Bonjour-bonjour
Je reprends ma réflexion sur la liberté telle que soulevée dans les manifestations du samedi.
Alors il est vrai que ça fait déjà plusieurs semaines que je viens vous en entretenir, et on commence à en avoir pardessus la tête : il serait temps de passer à autre chose, n’est-ce pas ?
- Oui, c’est vrai… Mais que messieurs les manifestants commencent.
Car voilà qu’un désaccord se fait jour dans leurs rangs : les uns crient à la dictature, disant que le pass détruit totalement leur liberté ; les autres disant qu’il ne s’agit que d’un recul de la liberté. Alors : la liberté peut-elle survivre à une restriction – à supposer que c’en soit une ?
Reprenons la question avec le célèbre anarchiste Bakounine. En 1867 il écrivait : « La liberté est indivisible : on ne peut en retrancher une partie sans la tuer tout entière. Cette petite partie que vous retranchez, c’est l’essence même de ma liberté, c’est le tout. Par un mouvement naturel, nécessaire et irrésistible, toute ma liberté se concentre précisément dans la partie, si petite qu’elle soit, que vous en retranchez. » (Lire le texte ici)
1° Le pass sanitaire supprime bien une partie de la liberté des citoyens, puisqu’il les oblige à se faire vacciner s’ils veulent continuer à vivre normalement (voire même depuis ce matin à aller à leur travail).
2° Cette restriction est-elle liberticide ?
Que la liberté civile soit une liberté limitée, c’est ce qu’on sait depuis toujours. Mais selon quel principe ?
3° Bakounine, dans le même texte, évoque Barbe bleue qui interdit arbitrairement et sous peine de mort à sa femme d’ouvrir la porte « d’une mauvaise petite chambre » ; et également de l’interdit non fondé du fruit défendu dont parle la Genèse. Dans les deux cas, aucune justification autre que l’intérêt privé ne vient soutenir cette limitation.
Alors on dit : « ma liberté s’arrête là où commence celle des autres ». Mais qu’est-ce qui rend compte de l’étendue de chaque liberté ? Est-ce le pouvoir de chacun ? Mais alors la société serait le terrain d’affrontement permanent où chacun s’efforce de repousser les frontières de la liberté de ses voisins. Ainsi, sans aucune justification valable le pass sanitaire serait juste « légitimé » par les coups de matraque des nervis de l’Élysée.
4° En réalité, la liberté civile ne peut être limitée que par l’acte qui la pose – Autrement dit, en voulant que mon pouvoir de réaliser ce que veut ma liberté soit amplifié par le concours de tous, je veux également que tout ce qui s’oppose à ce pouvoir salvateur soit interdit.

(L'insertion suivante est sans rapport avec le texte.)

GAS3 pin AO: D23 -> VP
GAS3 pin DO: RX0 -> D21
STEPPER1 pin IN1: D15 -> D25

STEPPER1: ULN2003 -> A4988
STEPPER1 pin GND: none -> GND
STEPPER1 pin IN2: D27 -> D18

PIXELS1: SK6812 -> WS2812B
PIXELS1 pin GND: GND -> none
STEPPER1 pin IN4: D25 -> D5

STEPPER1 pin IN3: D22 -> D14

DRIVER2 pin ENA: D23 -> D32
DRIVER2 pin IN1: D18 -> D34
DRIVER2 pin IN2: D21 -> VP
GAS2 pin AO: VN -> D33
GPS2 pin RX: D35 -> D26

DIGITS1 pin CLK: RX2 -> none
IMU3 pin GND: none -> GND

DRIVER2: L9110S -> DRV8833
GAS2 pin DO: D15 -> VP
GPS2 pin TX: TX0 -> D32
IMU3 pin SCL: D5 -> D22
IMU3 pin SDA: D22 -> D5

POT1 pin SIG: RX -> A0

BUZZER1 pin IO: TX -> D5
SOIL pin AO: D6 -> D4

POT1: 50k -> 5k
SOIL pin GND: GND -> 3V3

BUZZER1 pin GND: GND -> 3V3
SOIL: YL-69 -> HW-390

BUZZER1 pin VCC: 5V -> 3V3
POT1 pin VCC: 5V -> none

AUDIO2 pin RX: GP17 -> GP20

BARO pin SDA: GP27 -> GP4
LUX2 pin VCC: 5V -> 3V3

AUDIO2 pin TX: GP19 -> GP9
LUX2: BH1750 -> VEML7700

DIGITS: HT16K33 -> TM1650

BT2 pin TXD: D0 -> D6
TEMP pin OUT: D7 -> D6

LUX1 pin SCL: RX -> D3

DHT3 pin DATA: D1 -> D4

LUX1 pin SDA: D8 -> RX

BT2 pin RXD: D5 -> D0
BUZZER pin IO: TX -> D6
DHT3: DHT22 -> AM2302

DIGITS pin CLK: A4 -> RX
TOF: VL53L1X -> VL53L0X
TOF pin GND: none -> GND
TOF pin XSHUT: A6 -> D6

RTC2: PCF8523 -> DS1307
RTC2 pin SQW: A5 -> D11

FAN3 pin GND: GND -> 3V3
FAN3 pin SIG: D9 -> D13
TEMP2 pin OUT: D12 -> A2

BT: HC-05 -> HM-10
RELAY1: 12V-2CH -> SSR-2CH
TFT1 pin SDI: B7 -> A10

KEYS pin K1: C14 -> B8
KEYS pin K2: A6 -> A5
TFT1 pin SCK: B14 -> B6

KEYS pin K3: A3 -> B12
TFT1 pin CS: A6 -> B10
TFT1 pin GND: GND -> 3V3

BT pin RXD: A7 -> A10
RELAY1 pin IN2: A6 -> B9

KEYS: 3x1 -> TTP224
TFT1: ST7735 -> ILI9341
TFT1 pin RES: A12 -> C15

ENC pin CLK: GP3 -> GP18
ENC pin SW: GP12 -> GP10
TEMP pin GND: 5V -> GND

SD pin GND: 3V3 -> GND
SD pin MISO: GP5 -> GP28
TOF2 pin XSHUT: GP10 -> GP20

Ainsi de la survie, voulue par chacun, protégée par tous, qui du coup interdit les actes qui iraient à l’encontre de la sécurité publique dont la mienne fait partie. Je peux vouloir ne pas me faire vacciner, mais je ne peux pas faire ce choix s’il contredit la sécurité collective par la contamination (ou plus simplement par l’engorgement des hôpitaux).
5° Alors oui, il y a des « petites libertés » si l’on entend par là des libertés limitées. Mais ce n’est possible que si ces limitations sont la condition même d’une plus grande liberté.
Selon ce principe, ceux qui refusent l’obligation du pass devraient aussi se voir refuser les soins publics et gratuits qu’on leur apporterait au cas où ils contracteraient la maladie.